*Passage provided*
****

Moody further testified that the only person named on Credit Union's accounts until 1997 was Chester Martin.
Marlene Moening testified that she was the office manager of the Credit Union from 1994 to 1998. She explained that she never had any decision-making authority over Credit Union investments. She testified that Martin kept the original CD's. Moening admitted that she stole money from individual accounts at Credit Union and had already been sentenced after being convicted for grand theft. She explained that she took cash that a person would deposit in their Credit Union account, but never post the deposit or post a lesser deposit in an attempt to hide the theft. She denied making a plea bargain with the prosecutor's office in exchange for her testimony.
Rudischum repeated much of his testimony from the hearing on the motion to dismiss. He also testified that he investigated the Credit Union's records to determine whether Martin had fifty thousand dollars in his personal account at the Credit Union between January 1991 and June 1991. He concluded that he did not. On cross-examination, Rudischum testified extensively about this conclusion. He admitted that he did not have a handwriting expert determine whether Martin wrote the entries in the Credit Union's general ledger concerning the April 30, 1991 check.
Rudischum also testified that in June 1998, he believed that there was fifty thousand dollars missing from the Credit Union's checking account in addition to the money stolen by Moening. He explained that the entries in the general ledger concerning the April 30, 1991 check would not have helped Moening cover up her thefts.
Walter Hawkins of the Ohio Division of Financial Institutions testified that he is a review examiner who evaluates field examinations of state chartered credit unions. Hawkins explained that the Division does not perform audits; rather, it performs examinations of a credit union for its safety and soundness. He noted that an audit goes into much more detail within each entity. He further explained that the Division does not do yearly exams; rather, it does them as often as possible. He also explained that it would be unusual for the Division to verify the existence of CD's if presented with proper paperwork.

****

*Exercise task A*
From the Credit Union testimony passage, repeat word for word the part that opens with the words containing "Walter Hawkins of" and closes with "with proper paperwork.".
*Exercise task B*
Carry on the account of the Credit Union trial testimony, picking up right after its last sentence.

*Information shown*
****

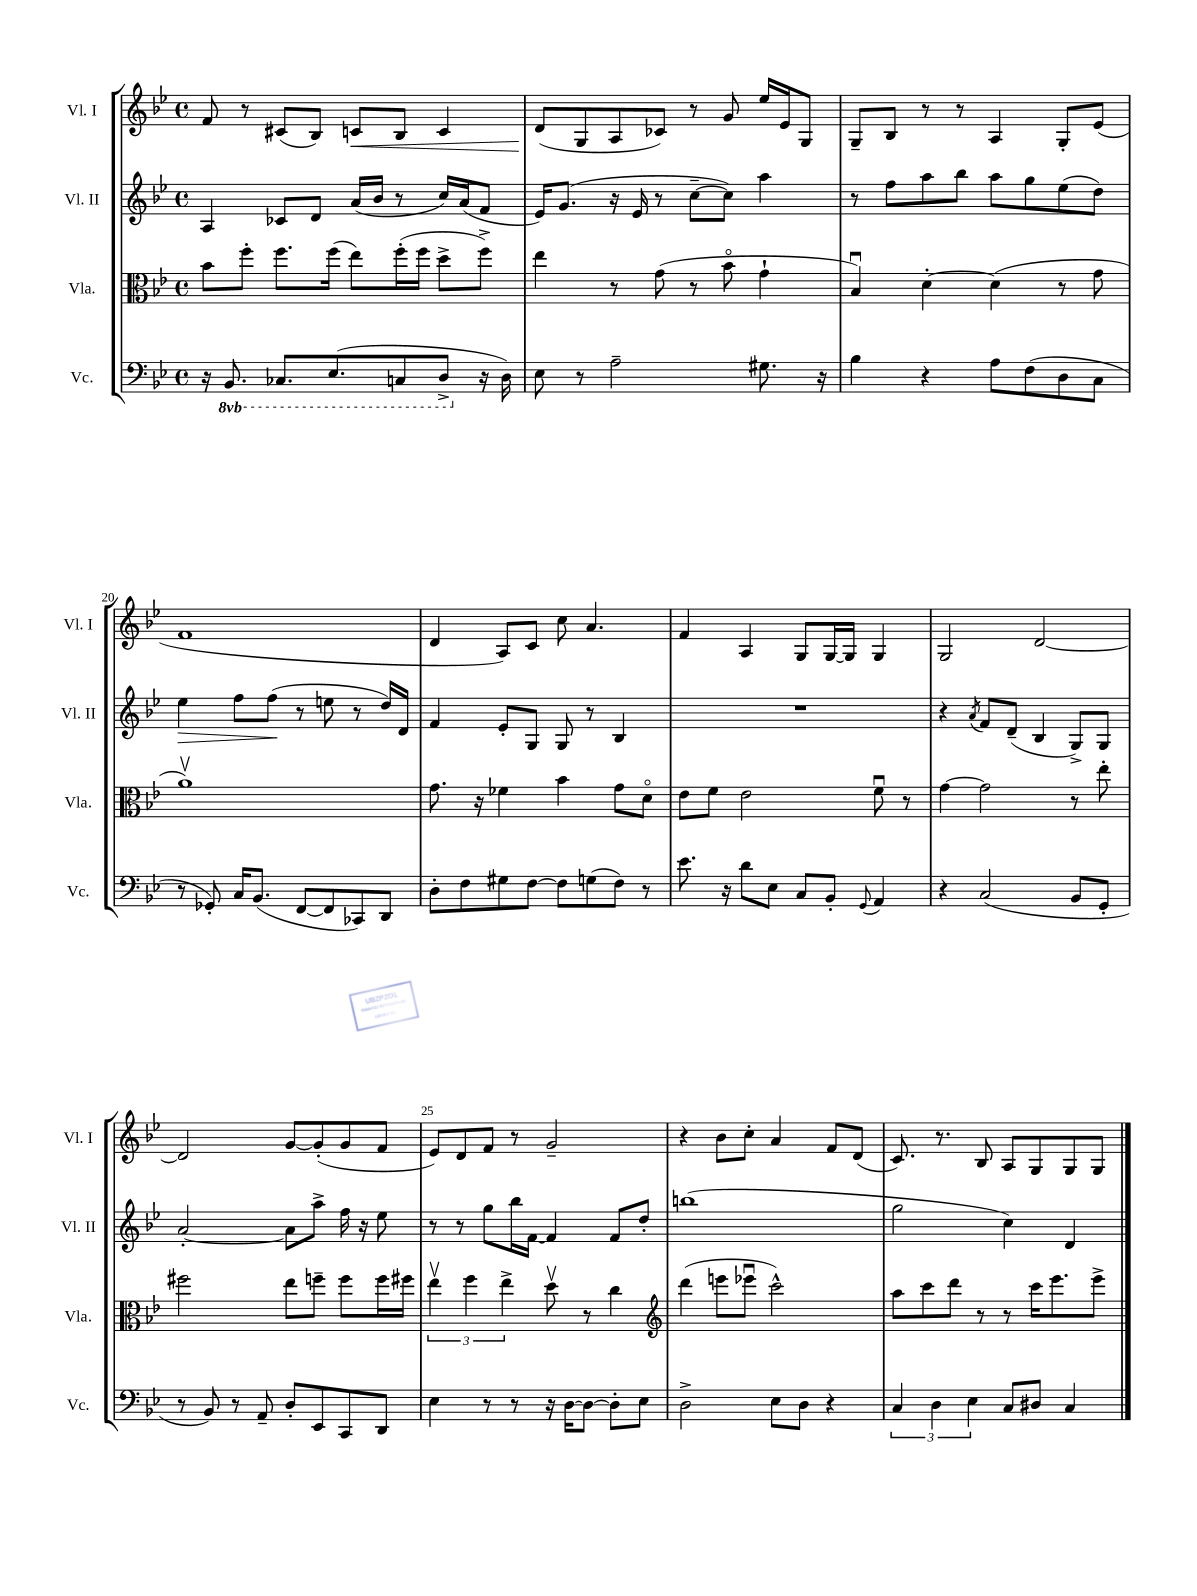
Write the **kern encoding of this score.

****

*Expected output A*
Walter Hawkins of the Ohio Division of Financial Institutions testified that he is a review examiner who evaluates field examinations of state chartered credit unions. Hawkins explained that the Division does not perform audits; rather, it performs examinations of a credit union for its safety and soundness. He noted that an audit goes into much more detail within each entity. He further explained that the Division does not do yearly exams; rather, it does them as often as possible. He also explained that it would be unusual for the Division to verify the existence of CD's if presented with proper paperwork.

*Expected output B*
Richard Meek, a sergeant in charge of the Detective Bureau of the Marietta Police Department, testified that he interviewed Martin in September 1998. According to Meek, once he confronted Martin with the evidence obtained from ASI, Martin stated "he had had a heart attack in 1997 and suffered some memory loss. He couldn't remember any of those transactions, [and] that it certainly looked like he had done what [Meek] suggested * * *, that was embezzled those funds."
Once the state rested, Martin moved for a Crim.R. 29 acquittal, which the trial court denied. Martin then testified. He denied stealing money from the credit union, forging the questionable CD's, or entering the information about the April 31, 1991 check in the general ledger. He denied faking his own Credit Union records, which show that the fifty thousand dollar check was debited from his personal account. Martin presented exhibits and testified that the monthly Statement of Financial Condition he prepared for the Audit Committee on June 30, 1991 did not include the questionable C.D. in its total Credit Union assets. Martin also presented receipts that indicated that the balance of his Credit Union account in 1991 was over fifty thousand dollars. He denied removing the Credit Union's original cancelled checks for May 1991, which were missing. Martin also testified that the Credit Union's computer system was not reliable until 1993.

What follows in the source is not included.